Be very very careful with clinical trials – parents get desperate to help their children- remember they are trials.

Don’t be afraid or embarrassed to ask for help yourself. If you are feeling overwhelmed say so.

Seek out a support group – check out online forums – read parent reviews such as remedyfind.com or healthrevolution.com

Give yourself a break – this is not easy – be pro-active and you will have a lot less to lose sleep over.

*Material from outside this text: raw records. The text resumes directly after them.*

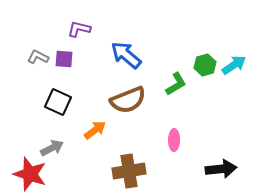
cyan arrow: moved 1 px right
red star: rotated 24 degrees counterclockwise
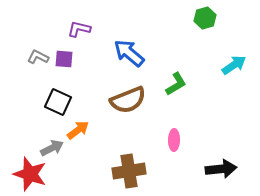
blue arrow: moved 3 px right, 2 px up
green hexagon: moved 47 px up
orange arrow: moved 17 px left
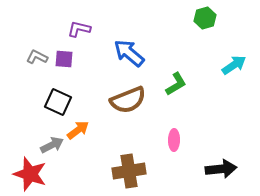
gray L-shape: moved 1 px left
gray arrow: moved 3 px up
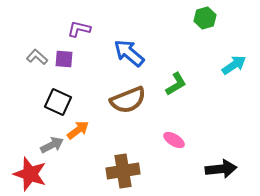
gray L-shape: rotated 15 degrees clockwise
pink ellipse: rotated 60 degrees counterclockwise
brown cross: moved 6 px left
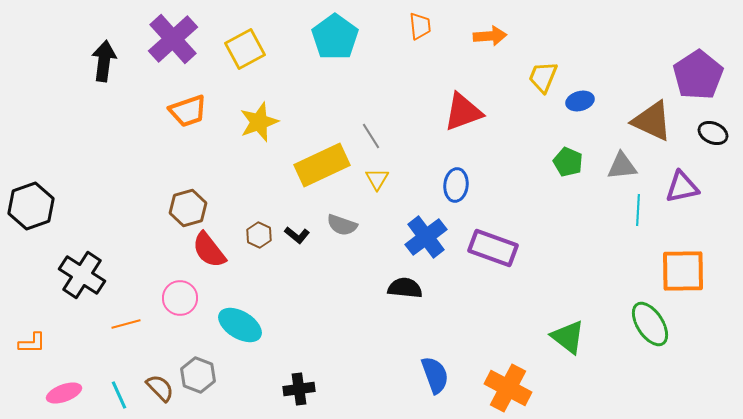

And remember, we are always here for you on our private

accounts on Twitter

Marianne @childanxiety

Elise @aspergers2mom

Pierrette @padentremont

Jane @jhotvedt2

So welcome to the medication rollercoaster – it’s gonna be a wild ride. ~Marianne

2 Responses to The Medication Rollercoaster – updated Summer Version

  1. Thanks Marianne for outlining so well the pros and cons on this subject and listing resources parents can go to for more information. You are a mom – a mom who has been there and that is why you connect so well with all these parents who are following The Coffee Klatch. Lorna

  2. Sally

    Another great resource is the psychotropic drug database that lists all side effects. It's wise to get all the information before you make a decision on how to adjust medications.